Twee Amerikaanse federale rechters blijken van mening te verschillen over of het aanbieden van muziekbestanden neerkomt op het verspreiden ervan. Deze week werden in twee verschillende zaken tegenstrijdige vonnissen uitgesproken.
Afgelopen maandag oordeelde rechter Kenneth Karas in de zaak van de Riaa tegen Denise Barker dat het aanbieden van muziek neerkwam op het verspreiden ervan, en derhalve een schending van het auteursrecht inhield. Een paar dagen later werd duidelijk dat Nancy Gartner, een andere rechter, er heel anders over dacht. In een zaak die de Riaa wegens het aanbieden van muziek tegen vier onbekenden had aangespannen, oordeelde ze dat het aanbieden op zich juist geen schending van het auteursrecht was.
Omdat er nu twee tegenstrijdige uitspraken liggen over de vraag of het aanbieden van muziek als een schending van het auteursrecht moet worden gezien, ligt het voor de hand dat een hogere rechter zich erover zal gaan buigen. Omdat het om een principiële zaak gaat, zal de knoop vermoedelijk uiteindelijk door het Hooggerechtshof moeten worden doorgehakt.

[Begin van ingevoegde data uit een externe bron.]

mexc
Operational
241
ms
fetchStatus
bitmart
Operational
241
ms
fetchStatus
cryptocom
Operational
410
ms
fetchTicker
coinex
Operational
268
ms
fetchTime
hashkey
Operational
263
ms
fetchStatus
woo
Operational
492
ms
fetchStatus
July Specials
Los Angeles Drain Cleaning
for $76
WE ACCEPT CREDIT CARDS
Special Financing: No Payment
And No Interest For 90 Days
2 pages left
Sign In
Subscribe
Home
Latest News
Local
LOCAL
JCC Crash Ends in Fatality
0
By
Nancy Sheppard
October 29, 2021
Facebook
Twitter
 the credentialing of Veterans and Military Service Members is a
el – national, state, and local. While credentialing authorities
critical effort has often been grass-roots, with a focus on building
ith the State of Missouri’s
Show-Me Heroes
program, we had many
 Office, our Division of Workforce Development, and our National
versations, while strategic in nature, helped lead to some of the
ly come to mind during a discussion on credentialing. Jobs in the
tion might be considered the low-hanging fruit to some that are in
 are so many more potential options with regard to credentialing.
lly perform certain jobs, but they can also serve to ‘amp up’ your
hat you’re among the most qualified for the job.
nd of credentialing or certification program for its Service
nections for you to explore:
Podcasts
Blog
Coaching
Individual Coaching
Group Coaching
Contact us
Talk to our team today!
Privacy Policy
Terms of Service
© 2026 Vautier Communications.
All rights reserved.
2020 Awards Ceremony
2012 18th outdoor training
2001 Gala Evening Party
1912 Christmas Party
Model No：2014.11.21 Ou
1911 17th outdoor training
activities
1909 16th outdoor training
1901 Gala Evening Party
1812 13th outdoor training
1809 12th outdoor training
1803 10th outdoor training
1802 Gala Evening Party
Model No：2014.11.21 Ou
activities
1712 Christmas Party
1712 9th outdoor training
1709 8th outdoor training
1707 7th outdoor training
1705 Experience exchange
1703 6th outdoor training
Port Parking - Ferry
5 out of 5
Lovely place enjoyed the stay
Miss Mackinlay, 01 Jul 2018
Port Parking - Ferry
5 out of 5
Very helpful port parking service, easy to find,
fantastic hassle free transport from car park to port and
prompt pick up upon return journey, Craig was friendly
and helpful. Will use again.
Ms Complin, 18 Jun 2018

De Electronic Frontier Foundation, die de aangeklaagden in beide zaken steunde, bracht overigens het argument naar voren dat digitale muziek niet stoffelijk is, en daarom niet onder de copyrightwet valt. Rechter Karas had hierover geen oordeel gegeven, omdat de aangeklaagde zelf het argument niet formeel had aangedragen. Rechter Gartner deed hier wel een uitspraak over: volgens haar moet de wettekst ruimer worden uitgelegd dan de EFF doet, zodat digitale muziek wel degelijk auteursrechtelijk beschermd is.